Walking Down Walls: The Visual World of Needles and Opium

By Shannon Stockwell

A technological transformation is taking place on the Geary stage. Actors are putting on their harnesses and walking down the walls of a revolving cube in Robert Lepage’s Needles and Opium, which runs from March 30 to April 23 at The Geary Theater.


Needles and Opium is an exploration of creativity, addiction, and loneliness. It follows the lives of jazz trumpeter Miles Davis, writer and filmmaker Jean Cocteau, and a lovesick man named Robert (based on Robert Lepage).
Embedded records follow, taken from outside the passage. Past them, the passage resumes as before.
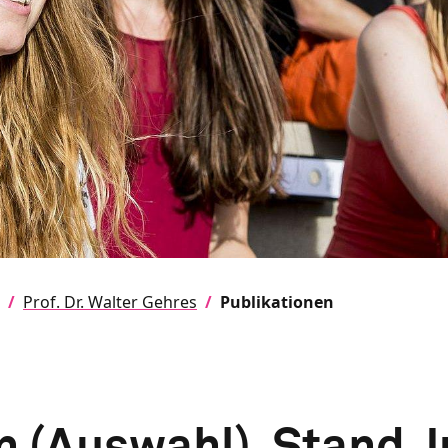
Prof. Dr. Walter Gehres
Publikationen
n (Auswahl), Stand J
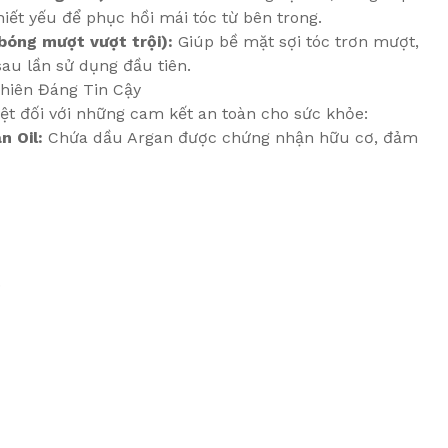
iết yếu để phục hồi mái tóc từ bên trong.
 bóng mượt vượt trội):
Giúp bề mặt sợi tóc trơn mượt,
sau lần sử dụng đầu tiên.
hiên Đáng Tin Cậy
t đối với những cam kết an toàn cho sức khỏe:
n Oil:
Chứa dầu Argan được chứng nhận hữu cơ, đảm
.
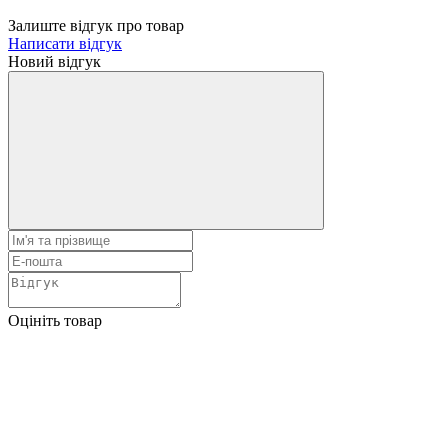
Залиште відгук про товар
Написати відгук
Новий відгук
Оцініть товар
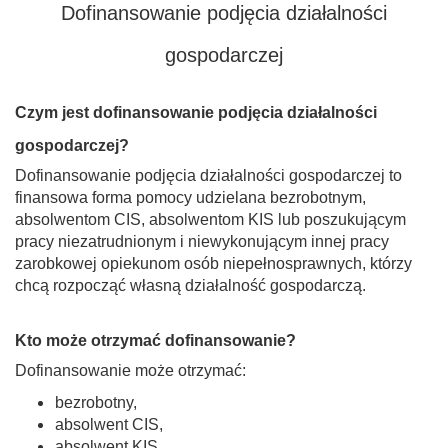
Dofinansowanie podjęcia działalności
gospodarczej
Czym jest dofinansowanie podjęcia działalności
gospodarczej?
Dofinansowanie podjęcia działalności gospodarczej to
finansowa forma pomocy udzielana bezrobotnym,
absolwentom CIS, absolwentom KIS lub poszukującym
pracy niezatrudnionym i niewykonującym innej pracy
zarobkowej opiekunom osób niepełnosprawnych, którzy
chcą rozpocząć własną działalność gospodarczą.
Kto może otrzymać dofinansowanie?
Dofinansowanie może otrzymać:
bezrobotny,
absolwent CIS,
absolwent KIS,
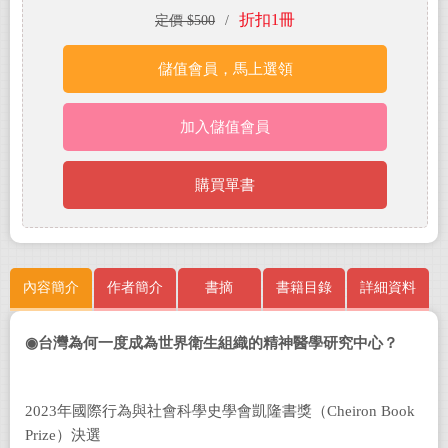
折扣1冊
定價 $500
/
儲值會員，馬上選領
加入儲值會員
購買單書
內容簡介
作者簡介
書摘
書籍目錄
詳細資料
◉台灣為何一度成為世界衛生組織的精神醫學研究中心？
2023年國際行為與社會科學史學會凱隆書獎（Cheiron Book
Prize）決選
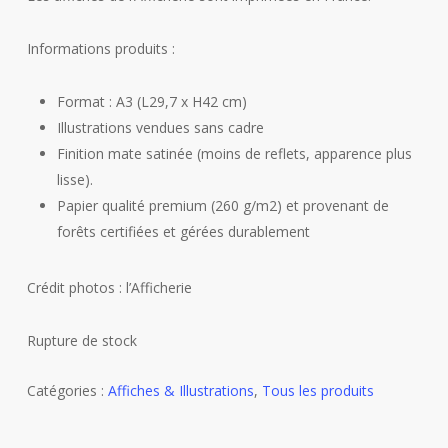
Informations produits :
Format : A3 (L29,7 x H42 cm)
Illustrations vendues sans cadre
Finition mate satinée (moins de reflets, apparence plus
lisse).
Papier qualité premium (260 g/m2) et provenant de
forêts certifiées et gérées durablement
Crédit photos : l’Afficherie
Rupture de stock
Catégories :
Affiches & Illustrations
,
Tous les produits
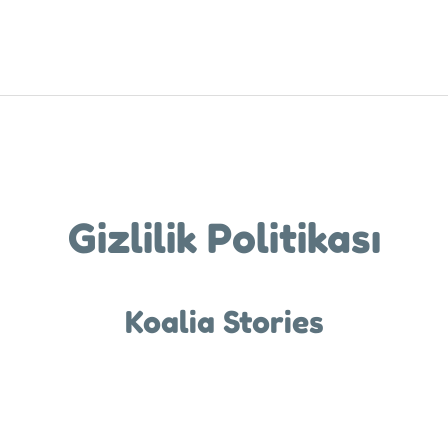
Gizlilik Politikası
Koalia Stories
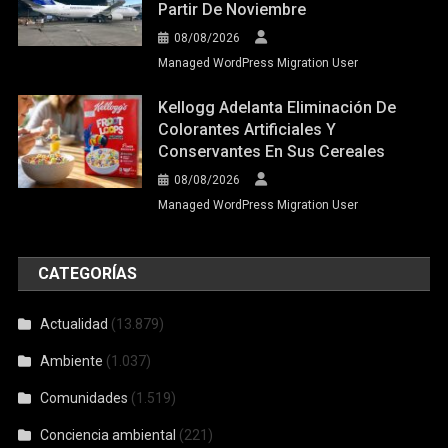
Partir De Noviembre
08/08/2026
Managed WordPress Migration User
Kellogg Adelanta Eliminación De
Colorantes Artificiales Y
Conservantes En Sus Cereales
08/08/2026
Managed WordPress Migration User
CATEGORÍAS
Actualidad
(13.879)
Ambiente
(1.037)
Comunidades
(1.519)
Conciencia ambiental
(221)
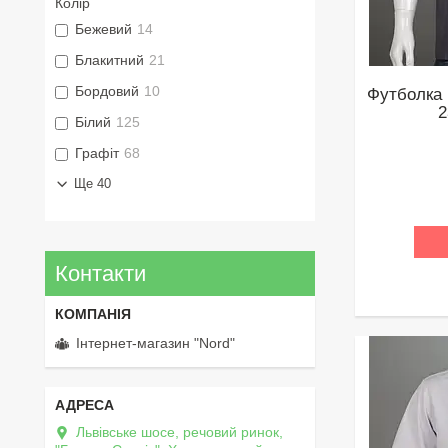
Колір
Бежевий
14
Блакитний
21
Бордовий
10
Футболка 
2
Білий
125
Графіт
68
Ще 40
Контакти
Інтернет-магазин "Nord"
Львівське шосе, речовий ринок,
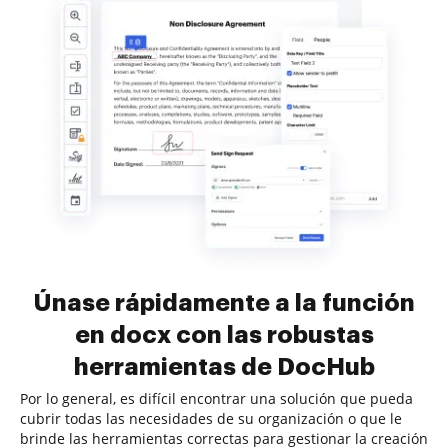
Únase rápidamente a la función
en docx con las robustas
herramientas de DocHub
Por lo general, es difícil encontrar una solución que pueda
cubrir todas las necesidades de su organización o que le
brinde las herramientas correctas para gestionar la creación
As these tales interweave, projections swirl, the entire set revolves, and the actors burst out of the walls and floor.

These technological and acrobatic feats are signature elements for Lepage, whose theatrical credits include two Cirque du Soleil shows. But they are not just for show. To Lepage, the spinning cube that makes up the main element of Needles and Opium’s scenic design reflects the vertigo caused by opium, heroin, and love. The way the actors (Wellesley Robertson III and Olivier Normand, both trained acrobats) have to clamber and adjust their balance as the cube spins evokes feelings of struggling to stay on one’s feet when love is lost or found. And being confined to that cube could mimic the claustrophobia and loneliness of being an outsider in a place that you do not call home.

Lepage believes the key to theater is transformation—not just of characters, but of the mise-en-scène. He says: “[I am] drawn to plays in which the characters are transformed, but also to plays in which the sets are transformed and matter transcended. It’s incredible to be able to travel through time and place, to infinity, all on a single stage.”